MANY Americans fear the consequences of a housing bust, but few know what one would really look like.
Think about it for a moment. How far do housing prices have to fall before a slump becomes a bust? In the stock market, we have a pretty good idea what a crash is. Among stock market experts, there is a consensus that a 10 percent decline in a major index is a correction while a 20 percent decline is more significant: a crash or a bear market, depending on the time involved. For the macro economy, there is also agreed-upon terminology. For example, a recession means two consecutive quarters of declining gross domestic product.
But when it comes to declines in housing prices, there is no such framework. As experts debate whether we’re headed for a housing bust, you’d think that we should at least be able to define it.
The problem is that economists haven’t agreed on a definition.
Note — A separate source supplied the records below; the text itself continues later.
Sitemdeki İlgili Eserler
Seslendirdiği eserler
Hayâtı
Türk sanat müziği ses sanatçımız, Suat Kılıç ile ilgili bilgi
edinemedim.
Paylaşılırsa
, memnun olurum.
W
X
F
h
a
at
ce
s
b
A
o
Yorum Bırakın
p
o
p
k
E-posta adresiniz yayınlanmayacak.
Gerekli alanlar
In part, that’s because severe declines in housing prices tend to be rare events, not a common subject for discussion. The last really big decline in national housing prices occurred more than 70 years ago, during the Great Depression. Another reason is that the data measuring the housing market is far more opaque than that for the stock market.
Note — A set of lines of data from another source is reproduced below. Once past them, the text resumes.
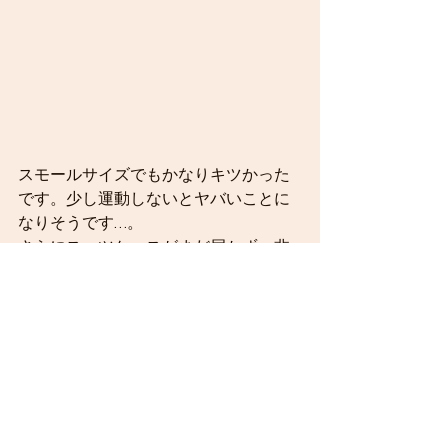
スモールサイズでもかなりキツかった
です。少し運動しないとヤバいことに
なりそうです…。
さらにスーツケースがまだ届かず、非
常に不便。ただアメリカには乾燥機が
あるので洗濯してもすぐに乾かせて助
かっています。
But let’s work with the data we have. Start with the worst housing market on record. During the 1930s, housing prices fell sharply across the nation. According to the S.& P./Case-Shiller home price index, a measure of national housing prices, the average price of a home fell 24 percent from 1929 to 1933.
Two economists with the
Federal Deposit Insurance Corporation, Cynthia Angell and Norman Williams, have studied housing cycles since 1978 and have come up with a definition of a housing bust. In a paper published in February 2005, they called it a decline of at least 15 percent in nominal prices, meaning not adjusted for inflation. While economists tend to focus on real prices over time, the authors argue that in housing, nominal prices are a better measure of distress because homeowners, rarely think in inflation-adjusted terms in assessing market conditions.